Bottas was a crushing 0.652s off the pace, but the Finn is optimistic that third on the grid directly behind Hamilton will leave him best-placed to snatch the lead on the first lap.
“It’s a pretty good place to start third, and I’m starting on the right tires,” he said. “I really think I have an advantage with the medium tire in the first stint, so still all to play for.”
Sergio Perez will start alongside the Finn in fourth, the Mexican the highest-placed Racing Point driver despite running an outdated aero specification. Renault’s Daniel Ricciardo fell just 0.047s short of Perez to qualify fifth and share the third row with McLaren’s Carlos Sainz. The sister cars of Esteban Ocon and Lando Norris respectively will start directly behind their teammates on the fourth row, qualifying seventh and eighth.
Pierre Gasly will start ninth for AlphaTauri alongside Red Bull Racing’s Alex Albon, who was 1.7s off pole and almost 1.2s slower than teammate Verstappen.
Ferrari’s Charles Leclerc missed out on the top 10 by 0.043 and will start 11th alongside AlphaTauri’s Daniil Kvyat.

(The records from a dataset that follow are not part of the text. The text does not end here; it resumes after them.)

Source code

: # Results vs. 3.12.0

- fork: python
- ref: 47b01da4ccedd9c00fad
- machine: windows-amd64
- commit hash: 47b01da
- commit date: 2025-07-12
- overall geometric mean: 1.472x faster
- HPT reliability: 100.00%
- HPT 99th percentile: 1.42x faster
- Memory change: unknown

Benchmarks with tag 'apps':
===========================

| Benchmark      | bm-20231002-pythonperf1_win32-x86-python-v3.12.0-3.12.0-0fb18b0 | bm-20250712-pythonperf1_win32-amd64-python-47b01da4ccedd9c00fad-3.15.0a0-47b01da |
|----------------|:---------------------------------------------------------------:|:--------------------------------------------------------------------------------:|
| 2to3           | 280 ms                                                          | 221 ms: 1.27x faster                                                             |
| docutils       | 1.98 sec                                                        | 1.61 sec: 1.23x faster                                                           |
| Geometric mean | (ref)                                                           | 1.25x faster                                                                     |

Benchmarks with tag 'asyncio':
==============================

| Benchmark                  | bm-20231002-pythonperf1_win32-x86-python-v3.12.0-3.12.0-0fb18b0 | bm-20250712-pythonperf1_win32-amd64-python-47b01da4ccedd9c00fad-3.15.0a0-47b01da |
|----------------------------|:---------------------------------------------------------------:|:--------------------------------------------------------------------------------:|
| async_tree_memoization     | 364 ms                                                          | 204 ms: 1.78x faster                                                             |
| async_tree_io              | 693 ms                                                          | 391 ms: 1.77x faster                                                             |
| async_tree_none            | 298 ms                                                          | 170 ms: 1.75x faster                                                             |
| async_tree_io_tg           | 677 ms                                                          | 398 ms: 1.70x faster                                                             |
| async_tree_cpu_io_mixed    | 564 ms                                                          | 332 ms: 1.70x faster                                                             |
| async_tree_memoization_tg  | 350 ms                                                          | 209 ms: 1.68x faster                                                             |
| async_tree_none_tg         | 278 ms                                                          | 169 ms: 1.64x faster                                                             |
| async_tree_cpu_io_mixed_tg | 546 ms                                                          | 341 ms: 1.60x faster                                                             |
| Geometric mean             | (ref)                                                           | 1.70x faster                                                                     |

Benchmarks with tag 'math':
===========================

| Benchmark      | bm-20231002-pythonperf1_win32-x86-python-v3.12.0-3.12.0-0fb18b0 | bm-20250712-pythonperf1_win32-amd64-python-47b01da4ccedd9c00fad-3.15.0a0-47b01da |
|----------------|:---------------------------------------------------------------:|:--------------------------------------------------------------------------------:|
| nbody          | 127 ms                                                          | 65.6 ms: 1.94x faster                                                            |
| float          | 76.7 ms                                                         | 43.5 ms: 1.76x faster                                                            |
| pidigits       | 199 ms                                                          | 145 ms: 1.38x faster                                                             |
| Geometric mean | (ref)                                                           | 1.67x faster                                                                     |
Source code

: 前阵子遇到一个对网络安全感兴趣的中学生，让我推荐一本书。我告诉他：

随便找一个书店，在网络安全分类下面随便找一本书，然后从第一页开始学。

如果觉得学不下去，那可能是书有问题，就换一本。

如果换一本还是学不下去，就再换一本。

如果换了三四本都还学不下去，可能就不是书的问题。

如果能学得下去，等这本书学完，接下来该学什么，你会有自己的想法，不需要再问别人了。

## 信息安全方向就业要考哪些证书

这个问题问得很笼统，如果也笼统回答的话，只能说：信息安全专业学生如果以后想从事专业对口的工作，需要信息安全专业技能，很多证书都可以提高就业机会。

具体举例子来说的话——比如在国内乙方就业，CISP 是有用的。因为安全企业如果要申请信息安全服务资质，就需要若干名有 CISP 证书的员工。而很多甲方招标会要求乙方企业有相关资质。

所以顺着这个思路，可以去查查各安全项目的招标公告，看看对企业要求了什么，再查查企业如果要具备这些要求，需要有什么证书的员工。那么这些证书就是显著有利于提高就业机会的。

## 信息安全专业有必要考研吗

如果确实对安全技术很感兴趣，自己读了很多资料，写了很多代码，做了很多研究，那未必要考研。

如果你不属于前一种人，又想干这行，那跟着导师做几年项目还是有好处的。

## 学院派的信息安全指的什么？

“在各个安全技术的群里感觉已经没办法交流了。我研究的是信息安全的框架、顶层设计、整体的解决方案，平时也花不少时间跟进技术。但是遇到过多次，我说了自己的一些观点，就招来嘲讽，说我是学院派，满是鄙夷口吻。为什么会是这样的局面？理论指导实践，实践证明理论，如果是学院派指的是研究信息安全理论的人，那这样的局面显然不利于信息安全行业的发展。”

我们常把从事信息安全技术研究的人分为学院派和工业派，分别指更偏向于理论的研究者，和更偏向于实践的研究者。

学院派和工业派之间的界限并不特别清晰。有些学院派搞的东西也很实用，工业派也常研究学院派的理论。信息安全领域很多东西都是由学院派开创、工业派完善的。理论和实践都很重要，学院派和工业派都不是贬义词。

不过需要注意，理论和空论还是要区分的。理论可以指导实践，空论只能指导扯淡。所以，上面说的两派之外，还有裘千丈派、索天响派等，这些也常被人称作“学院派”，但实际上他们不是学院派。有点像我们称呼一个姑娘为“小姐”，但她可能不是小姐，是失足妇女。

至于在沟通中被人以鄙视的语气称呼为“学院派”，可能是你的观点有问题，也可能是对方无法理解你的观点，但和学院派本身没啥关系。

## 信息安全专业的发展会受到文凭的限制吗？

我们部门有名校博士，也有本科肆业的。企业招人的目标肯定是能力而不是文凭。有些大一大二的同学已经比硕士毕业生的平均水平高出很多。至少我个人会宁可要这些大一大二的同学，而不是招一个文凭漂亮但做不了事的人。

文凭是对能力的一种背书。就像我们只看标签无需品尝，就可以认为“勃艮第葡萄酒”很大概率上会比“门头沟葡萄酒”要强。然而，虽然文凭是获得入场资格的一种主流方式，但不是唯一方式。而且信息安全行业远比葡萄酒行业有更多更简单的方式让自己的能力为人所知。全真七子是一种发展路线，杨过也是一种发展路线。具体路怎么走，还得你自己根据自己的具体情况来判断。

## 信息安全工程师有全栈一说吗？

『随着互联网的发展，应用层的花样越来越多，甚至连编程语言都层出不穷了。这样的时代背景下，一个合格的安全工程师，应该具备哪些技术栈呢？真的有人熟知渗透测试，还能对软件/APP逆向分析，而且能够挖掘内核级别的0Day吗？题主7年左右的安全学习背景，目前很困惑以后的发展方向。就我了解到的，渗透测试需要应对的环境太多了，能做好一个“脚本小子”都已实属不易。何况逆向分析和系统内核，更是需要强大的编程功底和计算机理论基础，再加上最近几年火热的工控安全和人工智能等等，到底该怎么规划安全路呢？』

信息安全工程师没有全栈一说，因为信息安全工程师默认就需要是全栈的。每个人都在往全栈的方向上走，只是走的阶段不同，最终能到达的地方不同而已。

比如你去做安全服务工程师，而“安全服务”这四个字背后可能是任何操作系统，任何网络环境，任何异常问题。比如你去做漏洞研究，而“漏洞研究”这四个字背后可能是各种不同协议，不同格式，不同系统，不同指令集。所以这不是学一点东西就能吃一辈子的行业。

Lance Stroll will start 13th after a technical problem in his Racing Point machine prevented him from setting a final hot lap. Williams driver George Russell will share the seventh row in 14th.
Sebastian Vettel qualified 15th after his crash at Turn 4. The German clipped the apex curb and spun backwards, sending his Ferrari into the barriers on the opposite side of the track and triggering a red flag to clean up the debris.
An early qualifying exit for Sebastian Vettel 😖
— Formula 1 (@F1) September 26, 2020
Romain Grosjean was half a second shy of qualifying for Q2, knocked out instead in 16th. He was only 0.002s quicker than Alfa Romeo’s Antonio Giovinazzi, who will start 17th.
Kevin Magnussen will start 18th in the second Haas ahead of Williams rookie Nicholas Latifi, while Kimi Raikkonen will start last after a mistake at the second corner on his final flying lap.